**Activity**
Please reproduce the entries exactly, skipping each picture.

**Items from a dataset**

--

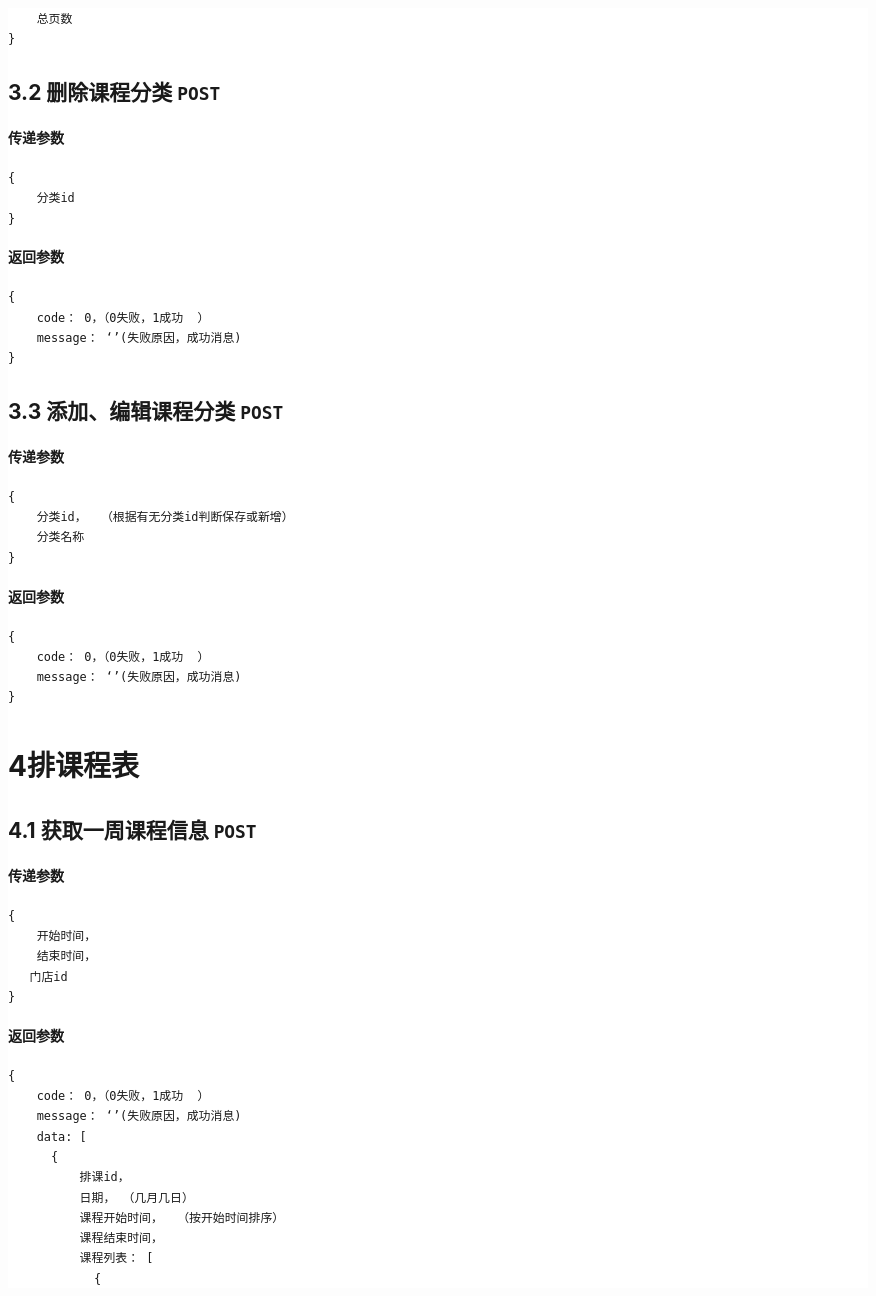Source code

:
 ```
    总页数
}
```

## 3.2 删除课程分类 `POST`

#### 传递参数
```
{
    分类id
}
```
#### 返回参数
```
{
    code： 0，（0失败，1成功  ）
    message： ‘’(失败原因，成功消息)
}
```

## 3.3 添加、编辑课程分类  `POST`

#### 传递参数
```
{
    分类id，  （根据有无分类id判断保存或新增）
    分类名称
}
```
#### 返回参数
```
{
    code： 0，（0失败，1成功  ）
    message： ‘’(失败原因，成功消息)
}
```

# 4排课程表

## 4.1 获取一周课程信息  `POST`
#### 传递参数
```
{
    开始时间，
    结束时间，
   门店id
}
```
#### 返回参数
```
{
    code： 0，（0失败，1成功  ）
    message： ‘’(失败原因，成功消息)
    data: [
      {
          排课id，
          日期， （几月几日）
          课程开始时间，  （按开始时间排序）
          课程结束时间，
          课程列表： [
            {
```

--

**Solution**
Source code

:
 ```
    总页数
}
```

## 3.2 删除课程分类 `POST`

#### 传递参数
```
{
    分类id
}
```
#### 返回参数
```
{
    code： 0，（0失败，1成功  ）
    message： ‘’(失败原因，成功消息)
}
```

## 3.3 添加、编辑课程分类  `POST`

#### 传递参数
```
{
    分类id，  （根据有无分类id判断保存或新增）
    分类名称
}
```
#### 返回参数
```
{
    code： 0，（0失败，1成功  ）
    message： ‘’(失败原因，成功消息)
}
```

# 4排课程表

## 4.1 获取一周课程信息  `POST`
#### 传递参数
```
{
    开始时间，
    结束时间，
   门店id
}
```
#### 返回参数
```
{
    code： 0，（0失败，1成功  ）
    message： ‘’(失败原因，成功消息)
    data: [
      {
          排课id，
          日期， （几月几日）
          课程开始时间，  （按开始时间排序）
          课程结束时间，
          课程列表： [
            {
```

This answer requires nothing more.